Book Museums  Exhibitions  and Memories of Violence in Colombia

Download or read book Museums Exhibitions and Memories of Violence in Colombia written by Jimena Perry and published by Taylor & Francis. This book was released on 2023-06-16 with total page 163 pages. Available in PDF, EPUB and Kindle. Book excerpt: This book explores how recent Colombian historical memories are informed by cultural diversity and how some of the country’s citizens remember the brutalities committed by the Army, guerrillas, and paramilitaries during the internal war (1980-2016). Its chapters delve into four case studies. The first highlights the selections of what not to remember and what not to represent at the National Museum of the country. The second focuses on the well-received memories at the same institution by examining a display made to commemorate the assassination of a demobilized guerrilla fighter. The third discusses how a rural marginal community decided to vividly remember the attacks they experienced by creating a display hall to aid in their collective and individual healing. Lastly, the fourth case study, also about a rural peripheric community, discusses their way of remembering, which emphasizes peasant oral traditions through a traveling venue. By bringing violence, memory, and museum studies together, this text contributes to our understanding of how social groups severely impacted by atrocities recreate and remember their violent experiences. By drawing on displays, newspapers, interviews, catalogs, and oral histories, Jimena Perry shows how museums and exhibitions in Colombia become politically active subjects in the acts of reflection and mourning, and how they foster new relationships between the state and society. This volume is of great use to students and scholars interested in Latin American and public history.

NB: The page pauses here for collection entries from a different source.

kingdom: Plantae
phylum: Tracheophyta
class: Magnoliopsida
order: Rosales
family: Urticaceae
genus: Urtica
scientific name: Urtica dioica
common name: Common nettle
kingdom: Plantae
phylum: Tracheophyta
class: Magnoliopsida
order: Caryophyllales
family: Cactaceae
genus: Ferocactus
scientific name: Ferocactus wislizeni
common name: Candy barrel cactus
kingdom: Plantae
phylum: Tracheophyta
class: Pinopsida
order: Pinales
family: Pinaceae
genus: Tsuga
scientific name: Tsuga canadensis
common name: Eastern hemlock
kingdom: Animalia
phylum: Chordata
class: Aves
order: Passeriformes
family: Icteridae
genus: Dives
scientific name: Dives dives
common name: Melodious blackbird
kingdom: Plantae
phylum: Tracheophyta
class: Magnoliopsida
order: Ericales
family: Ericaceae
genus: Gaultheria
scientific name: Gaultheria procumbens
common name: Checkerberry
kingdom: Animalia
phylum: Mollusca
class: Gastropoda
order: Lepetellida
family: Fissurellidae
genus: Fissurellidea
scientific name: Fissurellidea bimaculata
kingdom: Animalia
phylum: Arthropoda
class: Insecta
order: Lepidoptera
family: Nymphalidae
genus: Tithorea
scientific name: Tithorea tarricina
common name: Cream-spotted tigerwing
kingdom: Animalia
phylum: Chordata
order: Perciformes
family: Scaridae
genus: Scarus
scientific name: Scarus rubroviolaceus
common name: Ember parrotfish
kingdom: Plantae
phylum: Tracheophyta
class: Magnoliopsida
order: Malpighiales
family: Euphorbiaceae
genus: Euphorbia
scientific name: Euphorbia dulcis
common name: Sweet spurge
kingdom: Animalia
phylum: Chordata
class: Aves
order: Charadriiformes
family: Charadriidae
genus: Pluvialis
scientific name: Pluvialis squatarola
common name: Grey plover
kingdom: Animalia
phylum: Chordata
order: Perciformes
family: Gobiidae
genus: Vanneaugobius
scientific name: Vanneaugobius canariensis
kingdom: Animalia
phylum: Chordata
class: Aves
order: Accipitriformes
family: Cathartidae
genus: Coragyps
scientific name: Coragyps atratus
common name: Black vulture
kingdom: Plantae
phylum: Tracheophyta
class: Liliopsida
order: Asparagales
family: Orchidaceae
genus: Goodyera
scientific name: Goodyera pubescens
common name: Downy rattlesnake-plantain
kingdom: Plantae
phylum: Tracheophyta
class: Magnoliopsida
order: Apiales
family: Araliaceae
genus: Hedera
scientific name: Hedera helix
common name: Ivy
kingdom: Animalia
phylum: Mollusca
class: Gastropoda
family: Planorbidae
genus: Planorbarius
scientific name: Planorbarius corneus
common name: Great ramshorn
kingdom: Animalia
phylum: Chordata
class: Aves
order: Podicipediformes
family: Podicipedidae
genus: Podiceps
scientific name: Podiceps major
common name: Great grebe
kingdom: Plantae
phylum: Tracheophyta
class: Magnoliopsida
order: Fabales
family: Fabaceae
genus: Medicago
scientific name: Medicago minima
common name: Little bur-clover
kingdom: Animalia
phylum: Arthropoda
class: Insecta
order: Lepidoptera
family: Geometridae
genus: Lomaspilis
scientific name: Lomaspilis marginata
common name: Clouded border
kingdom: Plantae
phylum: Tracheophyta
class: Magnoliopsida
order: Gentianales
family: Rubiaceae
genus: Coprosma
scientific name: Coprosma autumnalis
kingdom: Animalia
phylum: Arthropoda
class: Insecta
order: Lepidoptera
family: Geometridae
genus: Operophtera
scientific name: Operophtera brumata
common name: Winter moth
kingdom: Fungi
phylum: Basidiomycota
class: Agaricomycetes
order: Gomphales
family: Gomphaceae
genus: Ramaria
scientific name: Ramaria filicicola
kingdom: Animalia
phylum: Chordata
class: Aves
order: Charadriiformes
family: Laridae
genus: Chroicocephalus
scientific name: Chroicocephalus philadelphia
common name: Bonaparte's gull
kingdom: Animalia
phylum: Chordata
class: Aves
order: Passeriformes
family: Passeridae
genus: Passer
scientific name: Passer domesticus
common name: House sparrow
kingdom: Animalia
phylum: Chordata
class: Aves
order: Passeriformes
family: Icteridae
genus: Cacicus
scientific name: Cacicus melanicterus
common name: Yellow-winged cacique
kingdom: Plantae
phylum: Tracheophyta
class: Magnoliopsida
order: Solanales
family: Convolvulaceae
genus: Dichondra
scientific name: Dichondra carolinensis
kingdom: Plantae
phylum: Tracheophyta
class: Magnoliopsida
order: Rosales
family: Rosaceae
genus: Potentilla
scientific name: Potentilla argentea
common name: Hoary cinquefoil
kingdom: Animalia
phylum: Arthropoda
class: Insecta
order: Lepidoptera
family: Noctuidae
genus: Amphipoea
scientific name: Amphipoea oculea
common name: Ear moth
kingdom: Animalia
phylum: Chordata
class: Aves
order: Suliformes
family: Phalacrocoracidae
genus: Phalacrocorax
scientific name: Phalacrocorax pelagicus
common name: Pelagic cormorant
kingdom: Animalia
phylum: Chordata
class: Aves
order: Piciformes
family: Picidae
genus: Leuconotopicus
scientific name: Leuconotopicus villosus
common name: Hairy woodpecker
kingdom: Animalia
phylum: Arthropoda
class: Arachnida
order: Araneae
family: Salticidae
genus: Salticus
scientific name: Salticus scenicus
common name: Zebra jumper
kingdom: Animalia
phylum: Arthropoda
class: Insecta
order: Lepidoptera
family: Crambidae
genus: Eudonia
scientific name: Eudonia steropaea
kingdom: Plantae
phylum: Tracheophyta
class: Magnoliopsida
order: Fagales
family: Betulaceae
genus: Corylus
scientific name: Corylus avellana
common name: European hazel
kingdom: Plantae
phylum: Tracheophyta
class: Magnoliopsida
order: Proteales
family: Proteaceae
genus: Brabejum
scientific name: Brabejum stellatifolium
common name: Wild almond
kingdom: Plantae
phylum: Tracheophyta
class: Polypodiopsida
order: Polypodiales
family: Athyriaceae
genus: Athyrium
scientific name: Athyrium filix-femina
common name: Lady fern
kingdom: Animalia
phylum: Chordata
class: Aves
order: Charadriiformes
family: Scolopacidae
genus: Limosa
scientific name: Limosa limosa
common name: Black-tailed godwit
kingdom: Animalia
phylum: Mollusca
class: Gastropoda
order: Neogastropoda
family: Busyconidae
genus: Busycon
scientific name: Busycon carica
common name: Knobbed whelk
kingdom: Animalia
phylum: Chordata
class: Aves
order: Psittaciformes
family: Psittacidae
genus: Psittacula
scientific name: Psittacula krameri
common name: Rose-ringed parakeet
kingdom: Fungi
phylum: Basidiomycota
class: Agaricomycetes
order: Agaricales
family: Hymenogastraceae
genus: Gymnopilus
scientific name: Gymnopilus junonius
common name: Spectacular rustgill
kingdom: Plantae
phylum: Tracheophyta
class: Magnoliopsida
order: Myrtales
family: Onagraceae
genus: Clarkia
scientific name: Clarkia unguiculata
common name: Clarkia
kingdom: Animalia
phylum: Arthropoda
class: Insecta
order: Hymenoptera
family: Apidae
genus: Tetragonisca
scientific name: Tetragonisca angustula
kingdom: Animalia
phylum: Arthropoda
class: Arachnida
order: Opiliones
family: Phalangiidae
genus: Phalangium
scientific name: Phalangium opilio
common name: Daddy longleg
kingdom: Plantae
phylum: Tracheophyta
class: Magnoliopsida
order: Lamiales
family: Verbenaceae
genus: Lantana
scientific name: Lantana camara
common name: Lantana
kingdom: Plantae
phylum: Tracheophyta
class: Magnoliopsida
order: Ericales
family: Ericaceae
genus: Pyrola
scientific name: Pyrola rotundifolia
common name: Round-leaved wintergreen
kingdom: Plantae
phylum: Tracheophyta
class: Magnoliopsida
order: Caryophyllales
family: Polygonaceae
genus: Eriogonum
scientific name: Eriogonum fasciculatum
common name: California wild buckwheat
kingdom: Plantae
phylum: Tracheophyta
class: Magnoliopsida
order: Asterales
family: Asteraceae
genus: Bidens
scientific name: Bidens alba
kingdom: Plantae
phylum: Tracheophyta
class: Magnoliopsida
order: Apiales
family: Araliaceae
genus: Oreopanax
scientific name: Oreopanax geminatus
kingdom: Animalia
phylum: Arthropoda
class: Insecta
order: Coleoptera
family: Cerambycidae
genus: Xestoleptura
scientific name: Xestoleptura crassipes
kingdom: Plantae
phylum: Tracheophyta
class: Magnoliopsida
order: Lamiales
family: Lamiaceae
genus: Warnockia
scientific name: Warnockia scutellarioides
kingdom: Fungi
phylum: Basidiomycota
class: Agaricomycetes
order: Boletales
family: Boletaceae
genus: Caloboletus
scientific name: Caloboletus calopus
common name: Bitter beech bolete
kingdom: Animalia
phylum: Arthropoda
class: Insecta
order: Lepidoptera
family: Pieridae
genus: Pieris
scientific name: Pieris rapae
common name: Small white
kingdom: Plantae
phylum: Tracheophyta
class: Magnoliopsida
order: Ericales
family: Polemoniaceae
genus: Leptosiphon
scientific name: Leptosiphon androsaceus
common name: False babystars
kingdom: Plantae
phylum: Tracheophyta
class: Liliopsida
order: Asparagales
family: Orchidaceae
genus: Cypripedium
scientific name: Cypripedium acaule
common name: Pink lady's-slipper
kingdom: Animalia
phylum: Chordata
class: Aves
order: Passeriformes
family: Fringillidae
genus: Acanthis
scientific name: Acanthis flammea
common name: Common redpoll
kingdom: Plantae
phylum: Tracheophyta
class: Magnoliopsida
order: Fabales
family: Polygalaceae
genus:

Book Touring Literary Mississippi

Download or read book Touring Literary Mississippi written by Patti Carr Black and published by Univ. Press of Mississippi. This book was released on 2002-09-27 with total page 288 pages. Available in PDF, EPUB and Kindle. Book excerpt: More than a guidebook, this travelogue includes capsule biographies and over 100 photos of writers, their residences, and their literary environments. Photos. Maps.